Can we finally begin the conversation around writer and emotional/gender/race relations anarchist Isabelle Eberhardt? Perhaps we are finally ready to consider a nearly historically erased female protagonist who insisted on her own agency despite political, public and personal excommunications. Born the bastard child of a bastard mother in 1877 Switzerland, Eberhardt relocated to Algeria where she dressed as a man, converted to Islam, survived an assassination attempt and drowned in a flash flood, all while recording her interpretation of that journey with great constancy.
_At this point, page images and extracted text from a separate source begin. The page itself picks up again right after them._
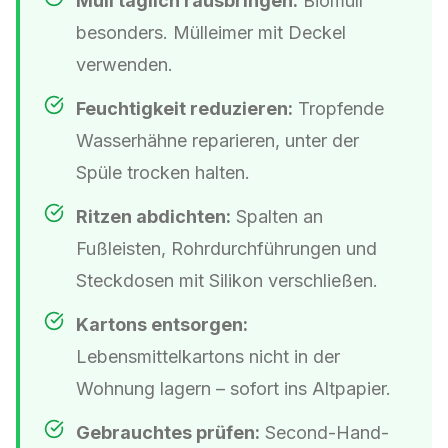
Müll täglich rausbringen:
Biomüll
besonders. Mülleimer mit Deckel
verwenden.
Feuchtigkeit reduzieren:
Tropfende
Wasserhähne reparieren, unter der
Spüle trocken halten.
Ritzen abdichten:
Spalten an
Fußleisten, Rohrdurchführungen und
Steckdosen mit Silikon verschließen.
Kartons entsorgen:
Lebensmittelkartons nicht in der
Wohnung lagern – sofort ins Altpapier.
Gebrauchtes prüfen:
Second-Hand-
Chicago Fringe Opera brings Eberhardt’s legend front and center with its production of “Song from the Uproar,” a seventy-minute exploration of the life and loves of this extraordinary creature, composed by the darling of the contemporary opera scene, Missy Mazzoli.
“Song” is helmed by a powerhouse production team of female artists. Director Amy Hutchison promises storytelling that is “visceral, captivating and mesmerizing.” Under the baton of Catherine O’Shaughnessy, mezzo-soprano Emma Sorenson makes her exciting Chicago debut as Eberhardt, joined by five singers who serve as Greek chorus, shards of Eberhardt’s subconscious and the people she encounters on her travels. Franny Mendes Levitin serves as projection designer and Kia Smith choreographs the two dancers added to this production. Staged in Uptown’s Mason Hall at Preston Bradley Center, the production gains, by the use of this “cubic, grunge, white box,” a very “intimate space that has a sense of vastness,” according to Hutchison.
Mazzoli’s score uses the driving pulse of contemporary opera composers such as Philip Glass and John Adams, along with a soaring sense of melody. Speaking her own compositional language, Mazzoli layers her score with recorded voice and other sounds as well as unusual instrumentation such as electric guitar. Hutchison explains, “This is music with brains, muscles and curves.”
It is thrilling to anticipate an operatic exploration of Eberhardt during a contentious presidential race with a strong female candidate. Melissa Bradshaw, who teaches literature and women’s and gender studies at Loyola University Chicago, tells us, “All eyes are on women’s precarious position in contemporary cultural institutions of power.”
What a potent time for this musical conversation! (Aaron Hunt)
Chicago Fringe Opera at Mason Hall, 941 West Lawrence, chicagofringeopera.com, $20-$30. October 28 through November 3.